Il telaio è stato migliorato, così come le sospensioni che sono del tipo a quadrilateri deformabili con bracci in lega leggera per contenere il peso. Quelle posteriori, invece, sono del tipo multilink a 5 bracci. Aggressiva e con una linea molto filante, fu presa a modello anche dalla Fiat, per mezzo di joint venture, per la 124 Spider, anche Abarth. La Mazda ha fatto scuola e c’è chi ha il piacere di averne una nel garage per stravaganti esperimenti. Il video che osserverete in basso proviene dal tiktoker britannico Tyler Atkin, che ha sostituito il volante, il pomello del cambio e la leva del freno a mano della due posti giapponese, con controller della console Nintendo Wii. In molti si sono divertiti a guidare in TV il kart di Super Mario con quel volante bianco, ma il giovane lo ha utilizzato per correre in strada sulla sua Mazda.

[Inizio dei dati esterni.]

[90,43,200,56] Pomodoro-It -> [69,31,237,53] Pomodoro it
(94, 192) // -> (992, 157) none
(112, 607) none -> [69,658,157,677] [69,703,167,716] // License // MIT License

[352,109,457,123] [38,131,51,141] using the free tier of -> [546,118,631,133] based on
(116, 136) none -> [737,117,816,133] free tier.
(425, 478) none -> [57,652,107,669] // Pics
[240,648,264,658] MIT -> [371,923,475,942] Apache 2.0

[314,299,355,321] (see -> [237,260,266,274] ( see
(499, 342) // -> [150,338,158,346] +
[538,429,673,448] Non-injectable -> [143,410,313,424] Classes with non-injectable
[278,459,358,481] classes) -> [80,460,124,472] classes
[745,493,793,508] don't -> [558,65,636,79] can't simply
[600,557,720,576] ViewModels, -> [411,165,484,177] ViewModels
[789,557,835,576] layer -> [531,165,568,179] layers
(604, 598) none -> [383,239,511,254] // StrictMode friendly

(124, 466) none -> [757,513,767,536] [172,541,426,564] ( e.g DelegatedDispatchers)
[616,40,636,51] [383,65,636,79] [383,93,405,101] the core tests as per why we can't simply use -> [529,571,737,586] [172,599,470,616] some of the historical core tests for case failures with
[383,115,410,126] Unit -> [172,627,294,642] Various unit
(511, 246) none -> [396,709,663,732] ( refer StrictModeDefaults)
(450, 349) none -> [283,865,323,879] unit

Da Miata a Wiiata è un attimo e le immagini non tradiscono anche l’ingegnosità della soluzione. Una idea piuttosto originale, che ha un unito la tecnologia della nota azienda giapponese specializzata nella produzione di videogiochi alla potenza della vettura della casa automobilistica nipponica. Tyler Atkin, in un’intervista rilasciata ad IGN, ha dichiarato: “Volevo solo tenermi occupato ed ho avuto questa bizzarra idea. Ho realizzato un video e mi ripromettevo (scherzando) che sarei arrivato ad un milione di visualizzazioni. I risultati sono stati decisamente migliori. La guida su strada? Terribile”. Almeno sul piano delle view ha fatto il botto. Ma bisogna sempre stare attenti a non prendere spunto da questi folli filmati.